In one of the villages in the front-line Zaporizhzhia region, a missile struck a stadium at a school, damaging a building as well as residential houses and a kindergarten. Russian forces also hit a grocery warehouse in Kramatorsk, a city in the front-line Donetsk region in the east, killing one person and wounding another.

In Dnipro, the Meteor sports complex was damaged after a missile strike, according to Gov. Serhiy Lysak. The complex is the training base for the Ukrainian national swimming team.

“The rocket exploded 20 meters from my (hotel) room,” two-time European junior backstroke swimming champion Oleksandr Zheltiakov wrote on Instagram. He posted a picture of the shattered sports complex, saying “my lovely pool.”

The countrywide barrage came a day after Russian forces unleashed a wave of missile and drone strikes on Odesa a non-front-line region in the country’s southwest.
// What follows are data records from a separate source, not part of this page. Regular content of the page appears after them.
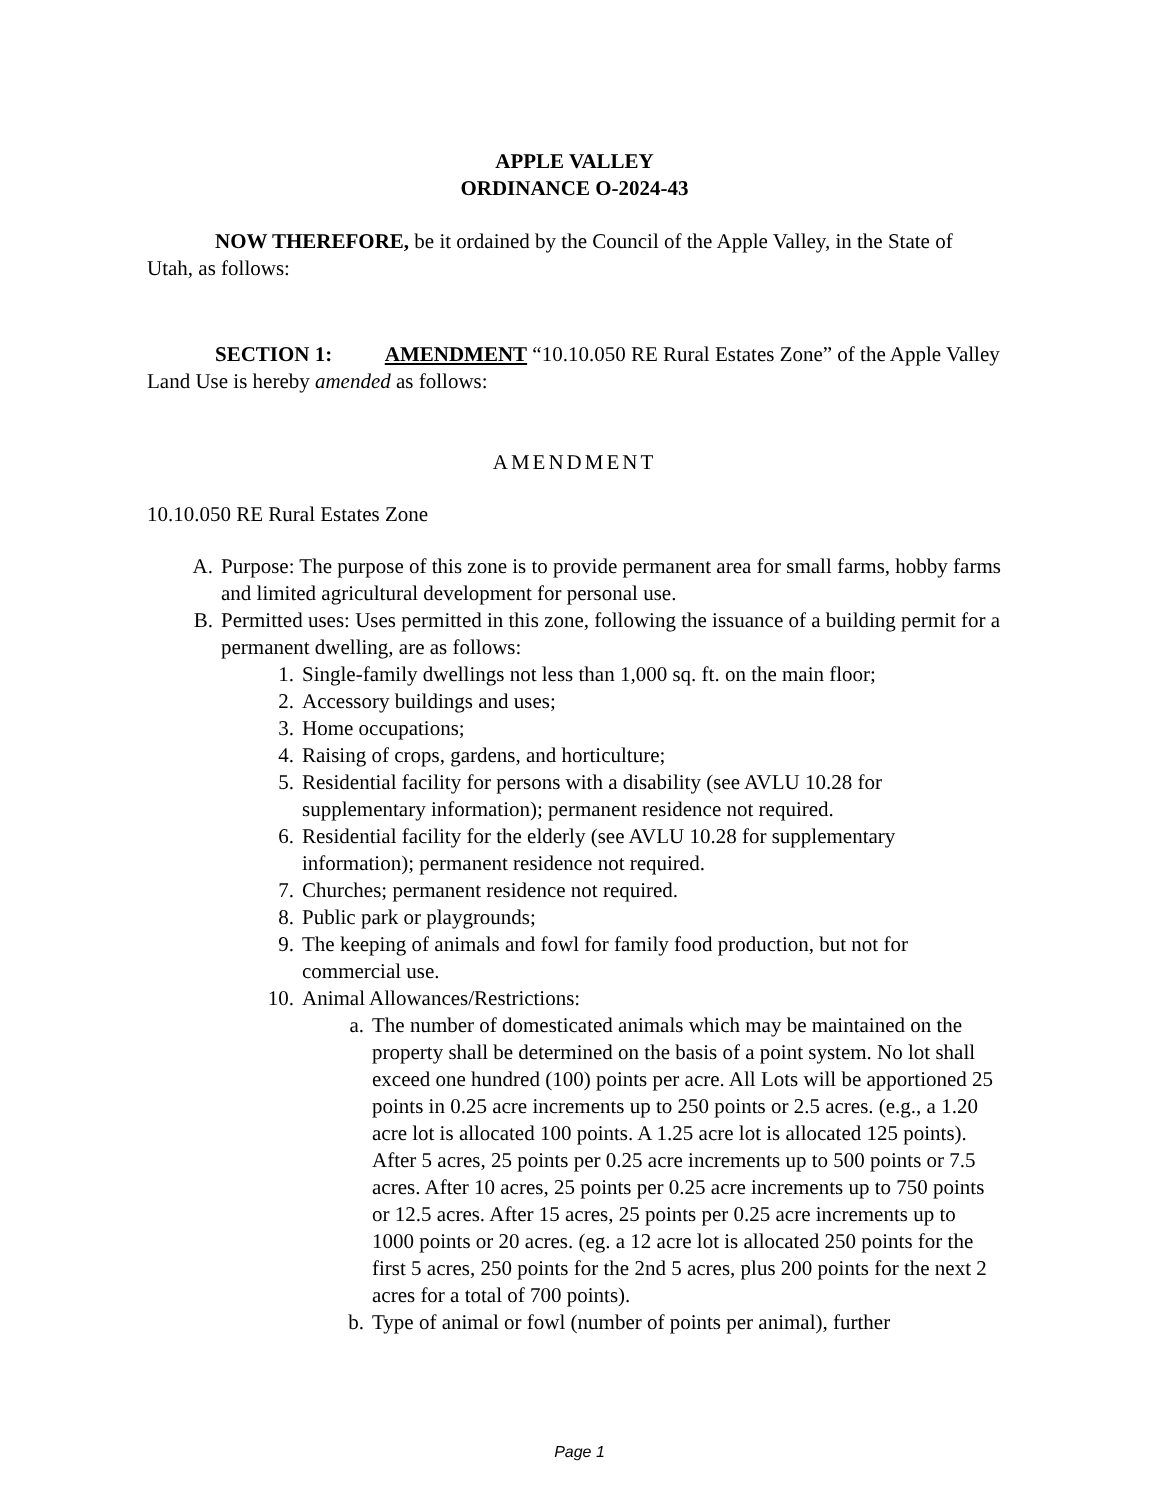APPLE VALLEY
ORDINANCE O-2024-43
NOW THEREFORE, be it ordained by the Council of the Apple Valley, in the State of Utah, as follows:
SECTION 1: AMENDMENT “10.10.050 RE Rural Estates Zone” of the Apple Valley Land Use is hereby amended as follows:
AMENDMENT
10.10.050 RE Rural Estates Zone
A. Purpose: The purpose of this zone is to provide permanent area for small farms, hobby farms and limited agricultural development for personal use.
B. Permitted uses: Uses permitted in this zone, following the issuance of a building permit for a permanent dwelling, are as follows:
1. Single-family dwellings not less than 1,000 sq. ft. on the main floor;
2. Accessory buildings and uses;
3. Home occupations;
4. Raising of crops, gardens, and horticulture;
5. Residential facility for persons with a disability (see AVLU 10.28 for supplementary information); permanent residence not required.
6. Residential facility for the elderly (see AVLU 10.28 for supplementary information); permanent residence not required.
7. Churches; permanent residence not required.
8. Public park or playgrounds;
9. The keeping of animals and fowl for family food production, but not for commercial use.
10. Animal Allowances/Restrictions:
a. The number of domesticated animals which may be maintained on the property shall be determined on the basis of a point system. No lot shall exceed one hundred (100) points per acre. All Lots will be apportioned 25 points in 0.25 acre increments up to 250 points or 2.5 acres. (e.g., a 1.20 acre lot is allocated 100 points. A 1.25 acre lot is allocated 125 points). After 5 acres, 25 points per 0.25 acre increments up to 500 points or 7.5 acres. After 10 acres, 25 points per 0.25 acre increments up to 750 points or 12.5 acres. After 15 acres, 25 points per 0.25 acre increments up to 1000 points or 20 acres. (eg. a 12 acre lot is allocated 250 points for the first 5 acres, 250 points for the 2nd 5 acres, plus 200 points for the next 2 acres for a total of 700 points).
b. Type of animal or fowl (number of points per animal), further
Page 1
The Kremlin’s forces have recently pummeled Odesa, hitting facilities that transport Ukraine’s crucial grain exports and also wrecking cherished Ukrainian historical sites. The repeated attacks on Odesa follow Moscow’s decision to break off a landmark agreement that had allowed grain to flow from Ukraine to countries in Africa, the Middle East and Asia and help reduce the threat of hunger.

In Russia on Tuesday, top Russian military officials and their counterparts from Belarus, China, India, Middle Eastern and African nations gathered outside Moscow for a security conference.

Addressing the conference in a pre-recorded video statement, Russian President Vladimir Putin once again accused the West of fueling the conflict “by pumping billions of dollars” into Kyiv and “supplying it with equipment, weapons, ammunition, sending their military advisers and mercenaries.” “Everything is being done to ignite the conflict even more, to draw other states into it,” Putin said.

Russian Defense Minister Sergei Shoigu sought to downplay the significance of the western support for Ukraine, saying that despite all that support, Kyiv’s forces “fail to achieve results on the battlefield.”

On Thursday, Sweden announced a 3.4 billion-kronor ($314 million) aid package consisting of ammunition for equipment from previous Swedish support packages, primarily for the armored combat vehicle 90, and spare parts for combat vehicles, tanks and the Archer artillery system. Defense minister Pål Jonsson said that “Ukrainians have signaled to us that they are in great need of new support packages; above all ammunition and spare parts.”